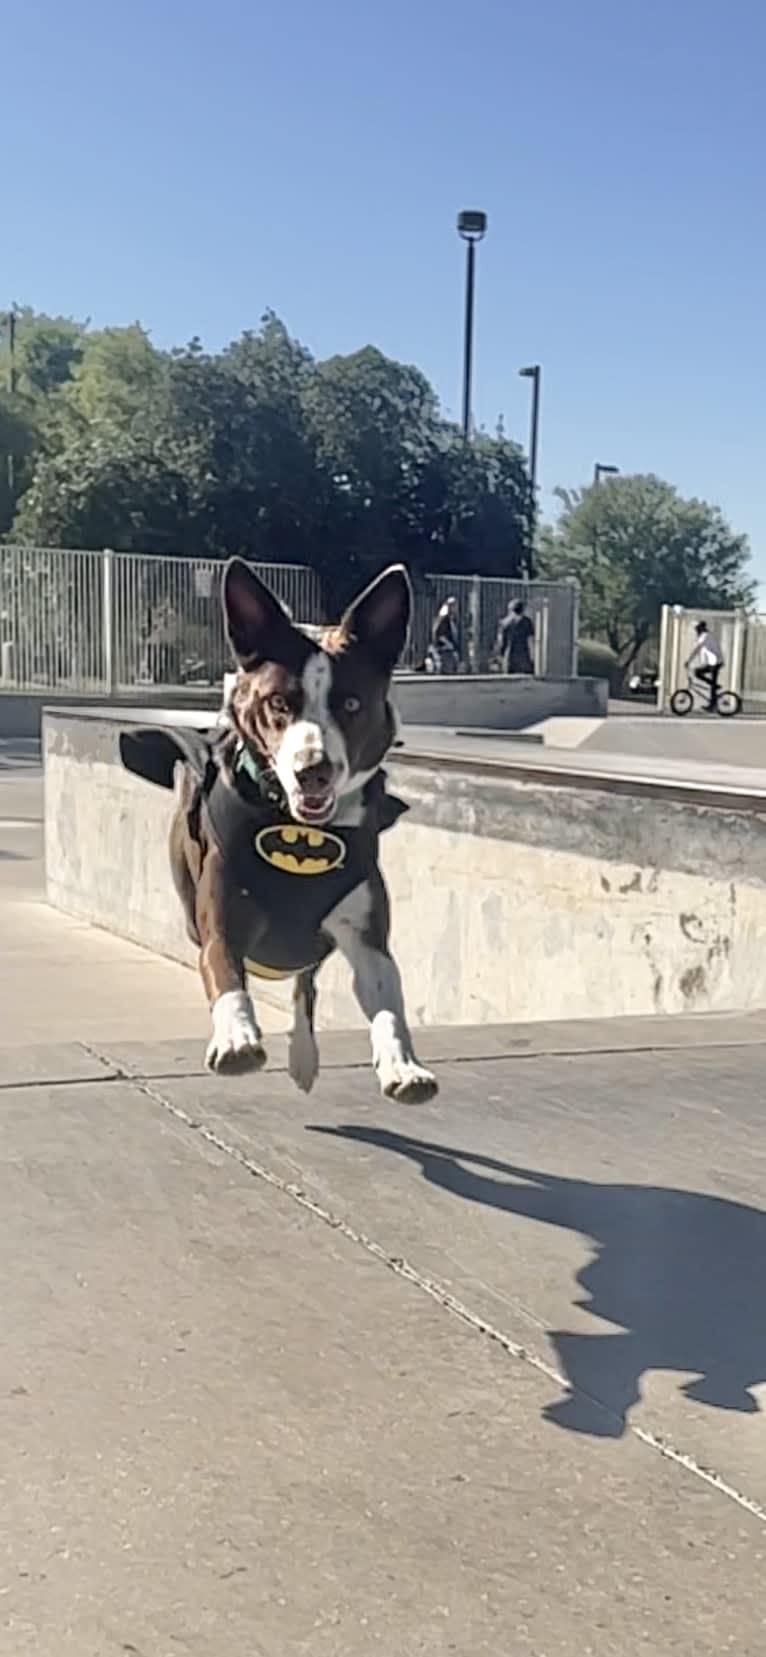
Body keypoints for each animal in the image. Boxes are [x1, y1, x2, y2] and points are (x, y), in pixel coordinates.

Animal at [123, 556, 441, 1100]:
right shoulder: (221, 919)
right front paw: (236, 1036)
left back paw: (304, 1057)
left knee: (305, 983)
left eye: (351, 704)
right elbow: (226, 973)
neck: (299, 826)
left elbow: (387, 1003)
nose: (313, 769)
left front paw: (403, 1064)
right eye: (278, 703)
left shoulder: (367, 936)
+++++
- Work to complete: Only the line that contains "right shoulder: (221, 919)" and the lines after it, through the end of the data above, are to be repeated exactly.

- Answer section:
right shoulder: (221, 919)
right front paw: (236, 1036)
left back paw: (304, 1057)
left knee: (305, 983)
left eye: (351, 704)
right elbow: (226, 973)
neck: (299, 826)
left elbow: (387, 1003)
nose: (313, 769)
left front paw: (403, 1064)
right eye: (278, 703)
left shoulder: (367, 936)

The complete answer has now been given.